--- The request ---
State how many lines in the data contain the string "left", with case counting, and reply with only that number.

--- Extracted material ---
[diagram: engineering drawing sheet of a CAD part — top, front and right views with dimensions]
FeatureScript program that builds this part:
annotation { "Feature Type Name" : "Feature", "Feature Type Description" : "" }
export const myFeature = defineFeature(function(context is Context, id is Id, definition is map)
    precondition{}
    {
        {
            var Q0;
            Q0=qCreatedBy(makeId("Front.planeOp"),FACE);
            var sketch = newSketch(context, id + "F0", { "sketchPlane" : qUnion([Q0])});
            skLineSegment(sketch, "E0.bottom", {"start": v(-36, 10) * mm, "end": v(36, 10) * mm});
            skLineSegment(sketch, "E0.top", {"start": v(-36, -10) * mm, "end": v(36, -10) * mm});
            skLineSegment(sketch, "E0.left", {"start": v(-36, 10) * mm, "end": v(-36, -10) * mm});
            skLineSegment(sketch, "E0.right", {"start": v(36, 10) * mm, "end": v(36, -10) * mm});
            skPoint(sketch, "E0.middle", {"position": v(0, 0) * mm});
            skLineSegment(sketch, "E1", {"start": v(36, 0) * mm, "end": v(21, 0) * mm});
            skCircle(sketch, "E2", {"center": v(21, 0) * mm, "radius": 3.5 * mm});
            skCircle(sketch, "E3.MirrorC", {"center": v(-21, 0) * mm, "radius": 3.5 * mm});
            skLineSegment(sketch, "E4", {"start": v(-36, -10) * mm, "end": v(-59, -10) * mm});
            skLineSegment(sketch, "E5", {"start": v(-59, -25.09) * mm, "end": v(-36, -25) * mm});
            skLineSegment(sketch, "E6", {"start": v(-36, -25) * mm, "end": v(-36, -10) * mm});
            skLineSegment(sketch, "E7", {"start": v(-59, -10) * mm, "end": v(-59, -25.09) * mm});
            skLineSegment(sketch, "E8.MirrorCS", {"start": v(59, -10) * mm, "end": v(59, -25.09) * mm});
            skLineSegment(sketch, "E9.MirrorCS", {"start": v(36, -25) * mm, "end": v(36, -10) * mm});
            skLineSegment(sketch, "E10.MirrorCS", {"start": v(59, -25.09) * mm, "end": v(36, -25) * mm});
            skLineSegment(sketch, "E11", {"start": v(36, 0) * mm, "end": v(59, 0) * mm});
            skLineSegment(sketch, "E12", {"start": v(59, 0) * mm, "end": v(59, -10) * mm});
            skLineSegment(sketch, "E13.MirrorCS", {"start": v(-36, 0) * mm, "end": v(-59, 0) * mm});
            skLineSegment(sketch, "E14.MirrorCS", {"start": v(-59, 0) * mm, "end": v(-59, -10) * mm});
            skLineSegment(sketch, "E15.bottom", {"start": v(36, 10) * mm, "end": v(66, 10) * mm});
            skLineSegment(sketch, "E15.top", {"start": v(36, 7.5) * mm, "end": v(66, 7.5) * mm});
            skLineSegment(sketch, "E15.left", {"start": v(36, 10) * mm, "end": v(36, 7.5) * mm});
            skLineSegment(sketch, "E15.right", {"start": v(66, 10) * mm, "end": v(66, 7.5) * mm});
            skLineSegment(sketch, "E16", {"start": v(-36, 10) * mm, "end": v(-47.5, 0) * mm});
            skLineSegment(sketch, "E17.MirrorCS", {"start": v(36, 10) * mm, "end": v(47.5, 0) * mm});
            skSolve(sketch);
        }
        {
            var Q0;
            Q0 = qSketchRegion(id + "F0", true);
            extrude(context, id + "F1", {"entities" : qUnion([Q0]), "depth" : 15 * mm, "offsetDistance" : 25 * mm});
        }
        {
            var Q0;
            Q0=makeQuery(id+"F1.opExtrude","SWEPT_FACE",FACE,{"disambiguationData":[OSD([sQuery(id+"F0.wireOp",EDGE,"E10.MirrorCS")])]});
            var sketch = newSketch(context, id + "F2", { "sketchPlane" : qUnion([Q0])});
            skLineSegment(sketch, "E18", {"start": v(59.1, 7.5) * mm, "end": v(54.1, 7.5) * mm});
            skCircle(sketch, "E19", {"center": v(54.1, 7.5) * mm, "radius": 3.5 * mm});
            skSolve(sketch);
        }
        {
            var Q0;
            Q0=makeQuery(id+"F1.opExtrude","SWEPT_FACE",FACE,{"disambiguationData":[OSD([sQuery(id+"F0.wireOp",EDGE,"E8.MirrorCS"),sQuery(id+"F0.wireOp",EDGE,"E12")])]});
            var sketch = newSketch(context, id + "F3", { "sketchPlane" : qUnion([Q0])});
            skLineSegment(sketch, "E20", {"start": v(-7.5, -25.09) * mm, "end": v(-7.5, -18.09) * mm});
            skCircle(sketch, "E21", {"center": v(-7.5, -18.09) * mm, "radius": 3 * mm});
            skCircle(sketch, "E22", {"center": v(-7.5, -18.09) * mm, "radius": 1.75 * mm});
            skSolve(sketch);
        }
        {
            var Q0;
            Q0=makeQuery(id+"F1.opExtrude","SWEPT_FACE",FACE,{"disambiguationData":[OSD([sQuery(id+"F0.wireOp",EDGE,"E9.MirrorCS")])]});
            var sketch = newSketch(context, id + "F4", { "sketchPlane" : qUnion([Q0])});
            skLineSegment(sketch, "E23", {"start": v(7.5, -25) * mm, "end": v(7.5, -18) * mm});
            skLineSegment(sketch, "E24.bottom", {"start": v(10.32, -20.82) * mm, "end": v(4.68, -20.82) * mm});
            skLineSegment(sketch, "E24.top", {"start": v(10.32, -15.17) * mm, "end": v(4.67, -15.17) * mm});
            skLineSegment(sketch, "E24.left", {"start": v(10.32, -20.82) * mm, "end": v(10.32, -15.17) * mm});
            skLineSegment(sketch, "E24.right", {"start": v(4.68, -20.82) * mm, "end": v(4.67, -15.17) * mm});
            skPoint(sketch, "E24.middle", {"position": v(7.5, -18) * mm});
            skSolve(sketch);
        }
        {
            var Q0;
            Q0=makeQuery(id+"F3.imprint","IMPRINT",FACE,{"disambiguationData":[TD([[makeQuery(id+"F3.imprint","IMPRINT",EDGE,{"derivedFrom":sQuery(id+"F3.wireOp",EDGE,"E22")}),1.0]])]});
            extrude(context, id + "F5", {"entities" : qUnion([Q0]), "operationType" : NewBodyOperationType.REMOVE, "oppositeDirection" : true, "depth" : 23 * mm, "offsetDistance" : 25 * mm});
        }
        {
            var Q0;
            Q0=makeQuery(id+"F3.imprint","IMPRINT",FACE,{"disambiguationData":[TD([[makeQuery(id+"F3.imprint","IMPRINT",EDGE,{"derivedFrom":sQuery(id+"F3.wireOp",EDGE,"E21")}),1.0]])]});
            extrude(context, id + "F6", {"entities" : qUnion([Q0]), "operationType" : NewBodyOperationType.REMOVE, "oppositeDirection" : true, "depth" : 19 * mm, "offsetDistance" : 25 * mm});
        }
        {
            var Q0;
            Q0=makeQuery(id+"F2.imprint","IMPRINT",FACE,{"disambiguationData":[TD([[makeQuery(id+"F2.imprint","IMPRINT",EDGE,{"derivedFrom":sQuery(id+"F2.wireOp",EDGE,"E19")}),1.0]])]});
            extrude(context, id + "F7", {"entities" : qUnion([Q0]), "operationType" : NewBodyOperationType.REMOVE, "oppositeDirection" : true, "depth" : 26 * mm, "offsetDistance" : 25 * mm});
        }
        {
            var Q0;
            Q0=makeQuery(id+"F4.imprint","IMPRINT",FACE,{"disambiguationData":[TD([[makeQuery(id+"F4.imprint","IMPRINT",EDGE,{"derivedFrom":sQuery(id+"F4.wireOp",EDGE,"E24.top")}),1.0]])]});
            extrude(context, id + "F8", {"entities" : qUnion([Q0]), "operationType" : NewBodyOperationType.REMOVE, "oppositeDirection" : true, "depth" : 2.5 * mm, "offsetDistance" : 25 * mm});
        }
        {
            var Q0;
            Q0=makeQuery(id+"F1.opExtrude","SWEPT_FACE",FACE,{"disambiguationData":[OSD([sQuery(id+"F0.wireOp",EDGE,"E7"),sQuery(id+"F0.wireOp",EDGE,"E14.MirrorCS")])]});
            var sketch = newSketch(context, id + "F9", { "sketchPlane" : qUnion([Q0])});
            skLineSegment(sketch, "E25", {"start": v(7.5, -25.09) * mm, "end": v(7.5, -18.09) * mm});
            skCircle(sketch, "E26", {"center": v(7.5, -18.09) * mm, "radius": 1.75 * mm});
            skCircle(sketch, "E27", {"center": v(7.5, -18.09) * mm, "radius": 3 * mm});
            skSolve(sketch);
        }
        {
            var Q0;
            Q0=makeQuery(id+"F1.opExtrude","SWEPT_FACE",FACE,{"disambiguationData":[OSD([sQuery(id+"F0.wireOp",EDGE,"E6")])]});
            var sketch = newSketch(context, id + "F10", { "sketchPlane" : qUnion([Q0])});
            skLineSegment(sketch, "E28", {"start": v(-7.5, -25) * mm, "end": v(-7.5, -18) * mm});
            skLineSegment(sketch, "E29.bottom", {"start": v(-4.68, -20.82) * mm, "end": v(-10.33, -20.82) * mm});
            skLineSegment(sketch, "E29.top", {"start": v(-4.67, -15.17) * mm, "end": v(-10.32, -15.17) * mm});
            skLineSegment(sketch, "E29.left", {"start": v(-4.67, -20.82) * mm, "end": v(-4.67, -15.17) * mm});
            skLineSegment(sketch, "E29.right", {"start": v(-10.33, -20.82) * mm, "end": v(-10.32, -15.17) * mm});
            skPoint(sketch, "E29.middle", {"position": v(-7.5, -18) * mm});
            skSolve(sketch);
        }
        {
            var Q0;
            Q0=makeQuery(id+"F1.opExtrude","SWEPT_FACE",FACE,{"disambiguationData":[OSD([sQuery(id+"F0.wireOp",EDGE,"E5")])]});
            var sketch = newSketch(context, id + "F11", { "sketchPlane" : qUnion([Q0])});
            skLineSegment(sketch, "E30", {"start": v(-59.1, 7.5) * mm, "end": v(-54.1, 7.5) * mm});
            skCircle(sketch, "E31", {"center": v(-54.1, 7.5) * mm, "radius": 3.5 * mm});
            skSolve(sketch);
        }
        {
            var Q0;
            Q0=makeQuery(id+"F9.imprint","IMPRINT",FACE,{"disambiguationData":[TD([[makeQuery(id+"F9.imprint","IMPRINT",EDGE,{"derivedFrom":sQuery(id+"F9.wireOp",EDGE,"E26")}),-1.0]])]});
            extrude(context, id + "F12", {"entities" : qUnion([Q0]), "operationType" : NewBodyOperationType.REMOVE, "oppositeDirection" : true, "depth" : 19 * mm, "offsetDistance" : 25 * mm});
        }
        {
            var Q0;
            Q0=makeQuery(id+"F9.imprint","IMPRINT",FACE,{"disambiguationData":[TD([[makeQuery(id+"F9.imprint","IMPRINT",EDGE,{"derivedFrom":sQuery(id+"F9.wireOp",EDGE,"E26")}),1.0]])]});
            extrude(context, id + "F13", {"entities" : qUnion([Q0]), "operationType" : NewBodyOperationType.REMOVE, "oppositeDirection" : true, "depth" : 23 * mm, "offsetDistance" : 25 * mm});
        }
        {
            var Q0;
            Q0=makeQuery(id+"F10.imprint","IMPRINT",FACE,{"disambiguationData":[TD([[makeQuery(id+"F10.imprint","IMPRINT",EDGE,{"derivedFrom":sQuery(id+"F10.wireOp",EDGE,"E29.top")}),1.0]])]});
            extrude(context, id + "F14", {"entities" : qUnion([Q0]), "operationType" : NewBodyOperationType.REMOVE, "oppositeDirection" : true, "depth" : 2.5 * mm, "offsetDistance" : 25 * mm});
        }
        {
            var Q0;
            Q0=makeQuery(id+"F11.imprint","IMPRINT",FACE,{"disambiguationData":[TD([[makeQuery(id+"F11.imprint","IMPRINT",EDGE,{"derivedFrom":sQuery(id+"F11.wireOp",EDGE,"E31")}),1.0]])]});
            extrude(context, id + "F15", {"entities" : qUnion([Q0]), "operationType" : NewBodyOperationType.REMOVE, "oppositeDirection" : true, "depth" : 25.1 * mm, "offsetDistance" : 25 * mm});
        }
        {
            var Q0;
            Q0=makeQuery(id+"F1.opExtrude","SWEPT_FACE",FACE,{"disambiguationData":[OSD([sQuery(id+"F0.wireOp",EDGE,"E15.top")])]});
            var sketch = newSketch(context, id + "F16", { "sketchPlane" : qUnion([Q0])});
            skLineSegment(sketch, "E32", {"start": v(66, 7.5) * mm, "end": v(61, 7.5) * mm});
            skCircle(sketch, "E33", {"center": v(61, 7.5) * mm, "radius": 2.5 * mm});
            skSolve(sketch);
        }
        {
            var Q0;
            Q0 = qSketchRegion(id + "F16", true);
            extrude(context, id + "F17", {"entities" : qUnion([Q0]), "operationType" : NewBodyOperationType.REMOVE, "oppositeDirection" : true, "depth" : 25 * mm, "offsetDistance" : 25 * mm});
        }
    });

--- Complete answer ---
4